Daftar Lengkap 10 Bank Perekonomian Rakyat yang Dicabut Izin
Salah satu bank yang terkena adalah PT BPR Syariah Hasanah Mandiri di Depok. Pencabutan berlaku efektif 16 Juli 2026 berdasarkan Keputusan KEP-57/D.03/2026.
PT BPR Dwicahaya Nusaperkasa di Jawa Timur dicabut izinnya per 3 Juli 2026. Menyusul PT BPR Mataram Mitra Manunggal di Yogyakarta yang efektif 7 Juli 2026.

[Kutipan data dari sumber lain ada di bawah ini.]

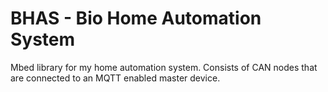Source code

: # BHAS - Bio Home Automation System

Mbed library for my home automation system. Consists of CAN nodes that are connected to an MQTT enabled master device.
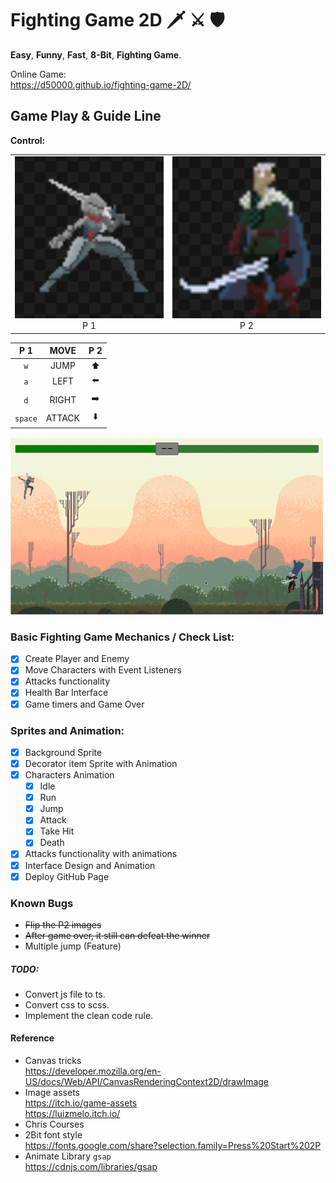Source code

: # Fighting Game 2D 🗡︎ ⚔ 🛡

**Easy**, **Funny**, **Fast**, **8-Bit**, **Fighting Game**.

Online Game:  
https://d50000.github.io/fighting-game-2D/

## Game Play & Guide Line

**Control:**

<table>
    <tr>
        <td ><center><img src="https://github.com/D50000/fighting-game-2D/blob/main/game-play/p1.png" ></br>   P 1</center></td>
        <td ><center><img src="https://github.com/D50000/fighting-game-2D/blob/main/game-play/p2.png" ></br>   P 2</center></td>
    </tr>
</table>

|   P 1   |  MOVE  | P 2 |
| :-----: | :----: | :-: |
|   `w`   |  JUMP  | ⬆️  |
|   `a`   |  LEFT  | ⬅️  |
|   `d`   | RIGHT  | ➡️  |
| `space` | ATTACK | ⬇️  |
  
![](https://github.com/D50000/fighting-game-2D/blob/main/game-play/demo.gif)  

### Basic Fighting Game Mechanics / Check List:

- [x] Create Player and Enemy
- [x] Move Characters with Event Listeners
- [x] Attacks functionality
- [x] Health Bar Interface
- [x] Game timers and Game Over

### Sprites and Animation:

- [x] Background Sprite
- [x] Decorator item Sprite with Animation
- [x] Characters Animation
  - [x] Idle
  - [x] Run
  - [x] Jump
  - [x] Attack
  - [x] Take Hit
  - [x] Death
- [x] Attacks functionality with animations
- [x] Interface Design and Animation
- [x] Deploy GitHub Page

### Known Bugs

- ~~Flip the P2 images~~
- ~~After game over, it still can defeat the winner~~
- Multiple jump (Feature)

##### TODO:

- Convert js file to ts.
- Convert css to scss.
- Implement the clean code rule.

#### Reference

- Canvas tricks  
  https://developer.mozilla.org/en-US/docs/Web/API/CanvasRenderingContext2D/drawImage
- Image assets  
  https://itch.io/game-assets  
  https://luizmelo.itch.io/
- Chris Courses
- 2Bit font style  
  https://fonts.google.com/share?selection.family=Press%20Start%202P
- Animate Library `gsap`  
  https://cdnjs.com/libraries/gsap
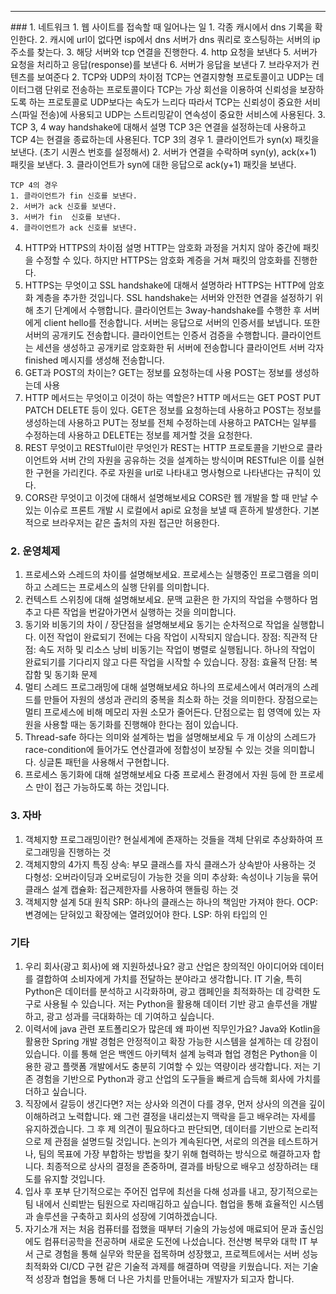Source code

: <hr>
### 1. 네트워크
1. 웹 사이트를 접속할 때 일어나는 일
	1. 각종 캐시에서 dns 기록을 확인한다.
	2. 캐시에 url이 없다면 isp에서 dns 서버가 dns 쿼리로 호스팅하는 서버의 ip 주소를 찾는다.
	3. 해당 서버와 tcp 연결을 진행한다.
	4. http 요청을 보낸다
	5. 서버가 요청을 처리하고 응답(response)를 보낸다
	6. 서버가 응답을 보낸다
	7. 브라우저가 컨텐츠를 보여준다
2. TCP와 UDP의 차이점
	TCP는 연결지향형 프로토콜이고 UDP는 데이터그램 단위로 전송하는 프로토콜이다
	TCP는 가상 회선을 이용하여 신뢰성을 보장하도록 하는 프로토콜로 UDP보다는 속도가 느리다
	따라서 TCP는 신뢰성이 중요한 서비스(파일 전송)에 사용되고 UDP는 스트리밍같이 연속성이 중요한 서비스에 사용된다.
3. TCP 3, 4 way handshake에 대해서 설명
	TCP 3은 연결을 설정하는데 사용하고 TCP 4는 현결을 종료하는데 사용된다.
	TCP 3의 경우
	1. 클라이언트가 syn(x) 패킷을 보낸다. (초기 시퀀스 번호를 설정해서)
	2. 서버가 연결을 수락하며 syn(y), ack(x+1) 패킷을 보낸다.
	3. 클라이언트가 syn에 대한 응답으로 ack(y+1) 패킷을 보낸다.
	
	TCP 4의 경우
	1. 클라이언트가 fin 신호를 보낸다.
	2. 서버가 ack 신호를 보낸다.
	3. 서버가 fin  신호를 보낸다.
	4. 클라이언트가 ack 신호를 보낸다.
4. HTTP와 HTTPS의 차이점 설명
	HTTP는 암호화 과정을 거치지 않아 중간에 패킷을 수정할 수 있다. 하지만 HTTPS는 암호화 계증을 거쳐 패킷의 암호화를 진행한다.
5. HTTPS는 무엇이고 SSL handshake에 대해서 설명하라
	HTTPS는 HTTP에 암호화 계층을 추가한 것입니다.
	SSL handshake는 서버와 안전한 연결을 설정하기 위해 초기 단계에서 수행합니다.
	클라이언트는 3way-handshake를 수행한 후 서버에게 client hello를 전송합니다.
	서버는 응답으로 서버의 인증서를 보냅니다.
	또한 서버의 공개키도 전송합니다.
	클라이언트는 인증서 검증을 수행합니다.
	클라이언트는 세션을 생성하고 공개키로 암호화한 뒤 서버에 전송합니다
	클라이언트 서버 각자 finished 메시지를 생성해 전송합니다.
6. GET과 POST의 차이는?
	GET는 정보를 요청하는데 사용
	POST는 정보를 생성하는데 사용
7. HTTP 메서드는 무엇이고 이것이 하는 역할은?
	HTTP 메서드는 GET POST PUT PATCH DELETE 등이 있다.
	GET은 정보를 요청하는데 사용하고
	POST는 정보를 생성하는데 사용하고
	PUT는 정보를 전체 수정하는데 사용하고
	PATCH는 일부를 수정하는데 사용하고
	DELETE는 정보를 제거할 것을 요청한다.
8. REST 무엇이고 RESTful이란 무엇인가
	REST는 HTTP 프로토콜을 기반으로 클라이언트와 서버 간의 자원을 공유하는 것을 설계하는 방식이며
	RESTful은 이를 실현한 구현을 가리킨다. 
	주로 자원을 url로 나타내고 명사형으로 나타낸다는 규칙이 있다.
9. CORS란 무엇이고 이것에 대해서 설명해보세요
	CORS란 웹 개발을 할 때 만날 수 있는 이슈로 프론트 개발 시 로컬에서 api로 요청을 보낼 때 흔하게 발생한다. 
	기본적으로 브라우저는 같은 출처의 자원 접근만 허용한다.
### 2. 운영체제
1. 프로세스와 스레드의 차이를 설명해보세요.
	프로세스는 실행중인 프로그램을 의미하고 스레드는 프로세스의 실행 단위를 의미합니다.
2. 컨텍스트 스위칭에 대해 설명해보세요.
	문맥 교환은 한 가지의 작업을 수행하다 멈추고 다른 작업을 번갈아가면서 실행하는 것을 의미합니다.
3. 동기와 비동기의 차이 / 장단점을 설명해보세요
	동기는 순차적으로 작업을 실행합니다. 이전 작업이 완료되기 전에는 다음 작업이 시작되지 않습니다.
	장점: 직관적
	단점: 속도 저하 및 리소스 낭비
	비동기는 작업이 병렬로 실행됩니다. 하나의 작업이 완료되기를 기다리지 않고 다른 작업을 시작할 수 있습니다.
	장점: 효율적
	단점: 복잡함 및 동기화 문제
4. 멀티 스레드 프로그래밍에 대해 설명해보세요
	하나의 프로세스에서 여러개의 스레드를 만들어 자원의 생성과 관리의 중복을 최소화 하는 것을 의미한다.
	장점으로는 멀티 프로세스에 비해 메모리 자원 소모가 줄어든다.
	단점으로는 힙 영역에 있는 자원을 사용할 때는 동기화를 진행해야 한다는 점이 있습니다.
5. Thread-safe 하다는 의미와 설계하는 법을 설명해보세요
	두 개 이상의 스레드가 race-condition에 들어가도 연산결과에 정합성이 보장될 수 있는 것을 의미합니다.
	싱글톤 패턴을 사용해서 구현합니다.
6. 프로세스 동기화에 대해 설명해보세요
	다중 프로세스 환경에서 자원 등에 한 프로세스 만이 접근 가능하도록 하는 것입니다.
### 3. 자바
1. 객체지향 프로그래밍이란?
	현실세계에 존재하는 것들을 객체 단위로 추상화하여 프로그래밍을 진행하는 것
2. 객체지향의 4가지 특징
	상속: 부모 클래스를 자식 클래스가 상속받아 사용하는 것
	다형성: 오버라이딩과 오버로딩이 가능한 것을 의미
	추상화: 속성이나 기능을 묶어 클래스 설계
	캡슐화: 접근제한자를 사용하여 핸들링 하는 것
3. 객체지향 설계 5대 원칙
	SRP: 하나의 클래스는 하나의 책임만 가져야 한다.
	OCP: 변경에는 닫혀있고 확장에는 열려있어야 한다.
	LSP: 하위 타입의 인
### 기타
1. 우리 회사(광고 회사)에 왜 지원하셨나요?
	광고 산업은 창의적인 아이디어와 데이터를 결합하여 소비자에게 가치를 전달하는 분야라고 생각합니다. IT 기술, 특히 Python은 데이터를 분석하고 시각화하며, 광고 캠페인을 최적화하는 데 강력한 도구로 사용될 수 있습니다. 저는 Python을 활용해 데이터 기반 광고 솔루션을 개발하고, 광고 성과를 극대화하는 데 기여하고 싶습니다.
2. 이력서에 java 관련 포트폴리오가 많은데 왜 파이썬 직무인가요?
	Java와 Kotlin을 활용한 Spring 개발 경험은 안정적이고 확장 가능한 시스템을 설계하는 데 강점이 있습니다. 이를 통해 얻은 백엔드 아키텍처 설계 능력과 협업 경험은 Python을 이용한 광고 플랫폼 개발에서도 충분히 기여할 수 있는 역량이라 생각합니다. 저는 기존 경험을 기반으로 Python과 광고 산업의 도구들을 빠르게 습득해 회사에 가치를 더하고 싶습니다.
3. 직장에서 갈등이 생긴다면?
	저는 상사와 의견이 다를 경우, 먼저 상사의 의견을 깊이 이해하려고 노력합니다. 왜 그런 결정을 내리셨는지 맥락을 듣고 배우려는 자세를 유지하겠습니다. 그 후 제 의견이 필요하다고 판단되면, 데이터를 기반으로 논리적으로 제 관점을 설명드릴 것입니다. 논의가 계속된다면, 서로의 의견을 테스트하거나, 팀의 목표에 가장 부합하는 방법을 찾기 위해 협력하는 방식으로 해결하고자 합니다. 최종적으로 상사의 결정을 존중하며, 결과를 바탕으로 배우고 성장하려는 태도를 유지할 것입니다.
4. 입사 후 포부
	단기적으로는 주어진 업무에 최선을 다해 성과를 내고, 장기적으로는 팀 내에서 신뢰받는 팀원으로 자리매김하고 싶습니다. 협업을 통해 효율적인 시스템과 솔루션을 구축하고 회사의 성장에 기여하겠습니다.
5. 자기소개
	저는 처음 컴퓨터를 접했을 때부터 기술의 가능성에 매료되어 문과 출신임에도 컴퓨터공학을 전공하며 새로운 도전에 나섰습니다. 전산병 복무와 대학 IT 부서 근로 경험을 통해 실무와 학문을 접목하며 성장했고, 프로젝트에서는 서버 성능 최적화와 CI/CD 구현 같은 기술적 과제를 해결하며 역량을 키웠습니다. 저는 기술적 성장과 협업을 통해 더 나은 가치를 만들어내는 개발자가 되고자 합니다.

Pencabutan izin usaha berlangsung berturut-turut sejak Januari hingga Juni 2026. Bank-bank lain berlokasi di Sumatra Barat, Jawa Timur, Jawa Barat, dan sejumlah daerah. Total mencapai 10 bank perekonomian rakyat hingga Juli 2026.
Proses Likuidasi Simpanan Nasabah oleh Lembaga Penjamin Simpanan
LPS segera membentuk tim likuidasi untuk setiap bank yang ditutup. Tim ini bertugas menyelesaikan seluruh hak dan kewajiban bank tersebut.

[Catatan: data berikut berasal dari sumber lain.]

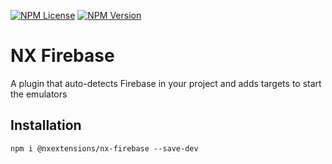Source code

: [![NPM License](https://img.shields.io/npm/l/%40nxextensions%2fnx-firebase)]()
[![NPM Version](https://img.shields.io/npm/v/%40nxextensions%2fnx-firebase)]()

# NX Firebase

A plugin that auto-detects Firebase in your project and adds targets to start the emulators

## Installation

`npm i @nxextensions/nx-firebase --save-dev`
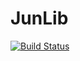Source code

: # JunLib
[![Build Status](https://travis-ci.com/EntryPointKR/JunLib.svg?branch=master)](https://travis-ci.com/EntryPointKR/JunLib)
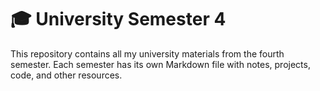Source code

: # 🎓 University Semester 4

This repository contains all my university materials from the fourth semester. 
Each semester has its own Markdown file with notes, projects, code, and other resources.
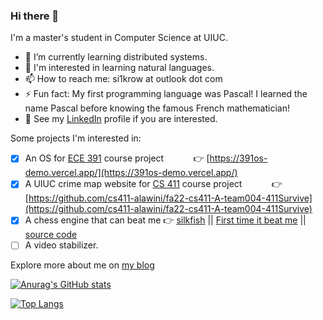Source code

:### Hi there 👋

I'm a master's student in Computer Science at UIUC.

- 🌱 I’m currently learning distributed systems.
- 💬 I'm interested in learning natural languages. 
- 📫 How to reach me: si1krow at outlook dot com
- ⚡ Fun fact: My first programming language was Pascal! I learned the name Pascal before knowing the famous French mathematician!
- 📄 See my [LinkedIn](https://www.linkedin.com/in/erkai-yu-620358250/) profile if you are interested.

Some projects I'm interested in:
- [x] An OS for [ECE 391](https://courses.grainger.illinois.edu/ece391/fa2022/) course project &nbsp;&nbsp;&nbsp;&nbsp;&nbsp;&nbsp;&nbsp;&nbsp;&nbsp;&nbsp;&nbsp;👉 [https://391os-demo.vercel.app/](https://391os-demo.vercel.app/)
- [x] A UIUC crime map website for [CS 411](https://cs.illinois.edu/academics/courses/cs411) course project &nbsp;&nbsp;&nbsp;&nbsp;&nbsp;&nbsp;&nbsp;&nbsp;&nbsp;&nbsp;&nbsp;👉 [https://github.com/cs411-alawini/fa22-cs411-A-team004-411Survive](https://github.com/cs411-alawini/fa22-cs411-A-team004-411Survive)
- [x] A chess engine that can beat me 👉 [silkfish](https://lichess.org/@/silkfish) || [First time it beat me](https://lichess.org/fZtUEDorMPqe) || [source code](https://github.com/silkrow/silkfish)
- [ ] A video stabilizer.

Explore more about me on [my blog](https://erkaiyublog.github.io)

[![Anurag's GitHub stats](https://github-readme-stats.vercel.app/api?username=silkrow&count_private=true&show_icons=true&theme=transparent)](https://github.com/anuraghazra/github-readme-stats)

[![Top Langs](https://github-readme-stats.vercel.app/api/top-langs/?username=silkrow&layout=compact)](https://github.com/anuraghazra/github-readme-stats)
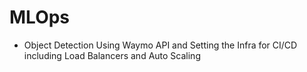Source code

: # MLOps
- Object Detection Using Waymo API and Setting the Infra for CI/CD including Load Balancers and Auto Scaling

Nasabah bisa mengajukan klaim simpanan mereka. Pembayaran klaim dilakukan rata-rata lima hari kerja sejak tanggal pencabutan izin.

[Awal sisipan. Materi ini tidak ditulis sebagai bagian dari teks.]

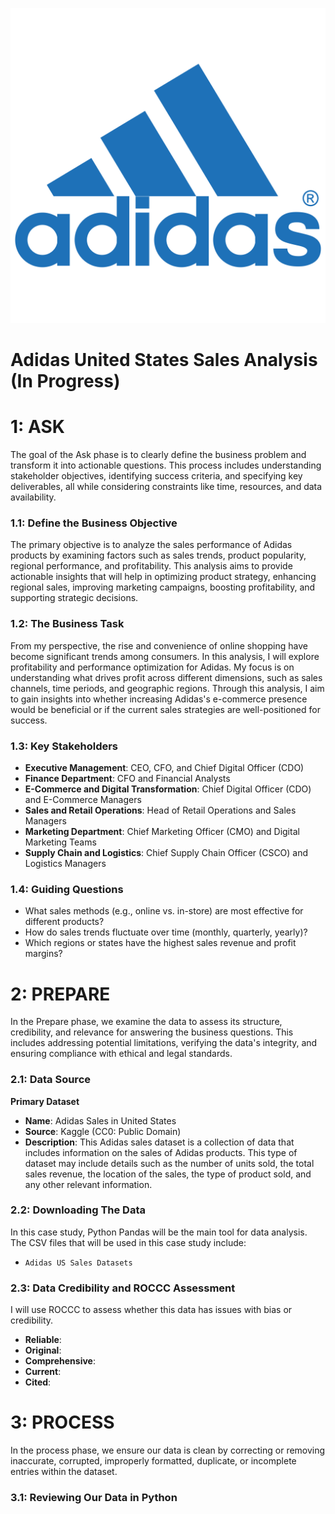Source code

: ![](assets/adidas_logo.png)
# Adidas United States Sales Analysis (In Progress)

# 1: ASK
The goal of the Ask phase is to clearly define the business problem and transform it into actionable questions. This process includes understanding stakeholder objectives, identifying success criteria, and specifying key deliverables, all while considering constraints like time, resources, and data availability.

### 1.1: Define the Business Objective
The primary objective is to analyze the sales performance of Adidas products by examining factors such as sales trends, product popularity, regional performance, and profitability. This analysis aims to provide actionable insights that will help in optimizing product strategy, enhancing regional sales, improving marketing campaigns, boosting profitability, and supporting strategic decisions.

### 1.2: The Business Task
From my perspective, the rise and convenience of online shopping have become significant trends among consumers. In this analysis, I will explore profitability and performance optimization for Adidas. My focus is on understanding what drives profit across different dimensions, such as sales channels, time periods, and geographic regions. Through this analysis, I aim to gain insights into whether increasing Adidas's e-commerce presence would be beneficial or if the current sales strategies are well-positioned for success.

### 1.3: Key Stakeholders
- **Executive Management**: CEO, CFO, and Chief Digital Officer (CDO)
- **Finance Department**: CFO and Financial Analysts
- **E-Commerce and Digital Transformation**: Chief Digital Officer (CDO) and E-Commerce Managers
- **Sales and Retail Operations**: Head of Retail Operations and Sales Managers
- **Marketing Department**: Chief Marketing Officer (CMO) and Digital Marketing Teams
- **Supply Chain and Logistics**: Chief Supply Chain Officer (CSCO) and Logistics Managers

### 1.4: Guiding Questions
- What sales methods (e.g., online vs. in-store) are most effective for different products?
- How do sales trends fluctuate over time (monthly, quarterly, yearly)?
- Which regions or states have the highest sales revenue and profit margins?

# 2: PREPARE
In the Prepare phase, we examine the data to assess its structure, credibility, and relevance for answering the business questions. This includes addressing potential limitations, verifying the data's integrity, and ensuring compliance with ethical and legal standards.

### 2.1: Data Source
**Primary Dataset**
- **Name**: Adidas Sales in United States
- **Source**: Kaggle (CC0: Public Domain)
- **Description**: This Adidas sales dataset is a collection of data that includes information on the sales of Adidas products. This type of dataset may include details such as the number of units sold, the total sales revenue, the location of the sales, the type of product sold, and any other relevant information.

### 2.2: Downloading The Data
In this case study, Python Pandas will be the main tool for data analysis. The CSV files that will be used in this case study include:
- `Adidas US Sales Datasets`

### 2.3: Data Credibility and ROCCC Assessment
I will use ROCCC to assess whether this data has issues with bias or credibility.

- **Reliable**: 
- **Original**: 
- **Comprehensive**: 
- **Current**: 
- **Cited**: 

# 3: PROCESS
In the process phase, we ensure our data is clean by correcting or removing inaccurate, corrupted, improperly formatted, duplicate, or incomplete entries within the dataset.

### 3.1: Reviewing Our Data in Python
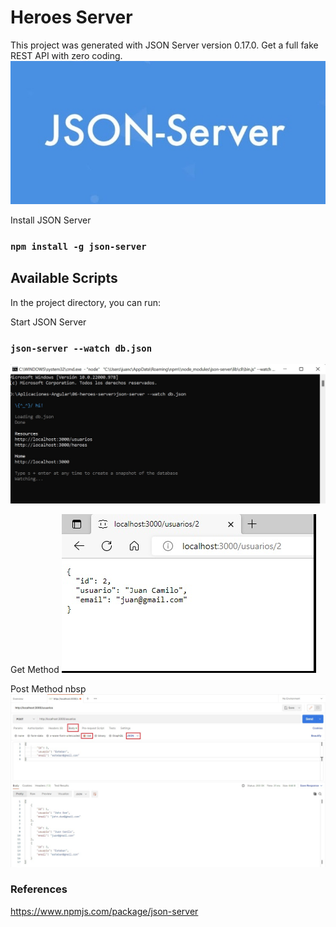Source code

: # Heroes Server

This project was generated with JSON Server version 0.17.0.
Get a full fake REST API with zero coding.
![alt tag](https://github.com/juancr5/Aplicaciones-Angular/blob/main/images/06%20JSON%20Server.jpg)

Install JSON Server
### `npm install -g json-server`

## Available Scripts
In the project directory, you can run:

Start JSON Server
### `json-server --watch db.json`
![alt tag](https://github.com/juancr5/Aplicaciones-Angular/blob/main/images/06%20Open%20Server.jpg)

Get Method
![alt tag](https://github.com/juancr5/Aplicaciones-Angular/blob/main/images/06%20Get%20Method.jpg)

Post Method
nbsp
![alt tag](https://github.com/juancr5/Aplicaciones-Angular/blob/main/images/06%20Post%20Method%20-%20Postman.jpg)

### References
https://www.npmjs.com/package/json-server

LPS memastikan proses berjalan transparan sesuai plafon penjaminan. Langkah ini memberikan kepastian penuh bagi para nasabah yang terdampak.
Larangan Tindakan Hukum bagi Pihak Terkait Bank yang Ditutup
Direksi, dewan komisaris, serta pemegang saham dilarang keras melakukan tindakan hukum terhadap aset bank. Setiap aksi wajib mendapat persetujuan tertulis dari LPS.
Aturan ini mencegah pengalihan atau penyalahgunaan aset selama likuidasi. Pelanggaran dapat berujung sanksi hukum yang tegas.
Semua pihak terkait diwajibkan mematuhi ketentuan LPS. Koordinasi ketat dilakukan agar proses berjalan tertib.
Dampak Penutupan terhadap Operasional dan Kepercayaan Masyarakat
Semua kantor bank yang dicabut izin ditutup untuk umum. Kegiatan operasional dihentikan total efektif Juli 2026.
Nasabah tidak lagi bisa bertransaksi di bank-bank tersebut. Situasi ini berpotensi memengaruhi kepercayaan terhadap industri bank perekonomian rakyat.
Namun jaminan LPS diharapkan meredam kekhawatiran. OJK dan LPS berkoordinasi menjaga ketenangan publik.
Peran OJK dalam Pengawasan Industri Bank Perekonomian Rakyat
OJK memainkan peran sentral dalam pengawasan industri bank perekonomian rakyat. Pencabutan izin menjadi instrumen penegakan aturan yang tegas.
Langkah ini mendorong bank lain memenuhi standar permodalan dan tata kelola. Industri diharapkan semakin sehat dan berdaya saing.
Pengawasan berkelanjutan terus digencarkan agar kasus serupa berkurang. Nasabah diimbau selalu cek status bank lewat kanal resmi OJK.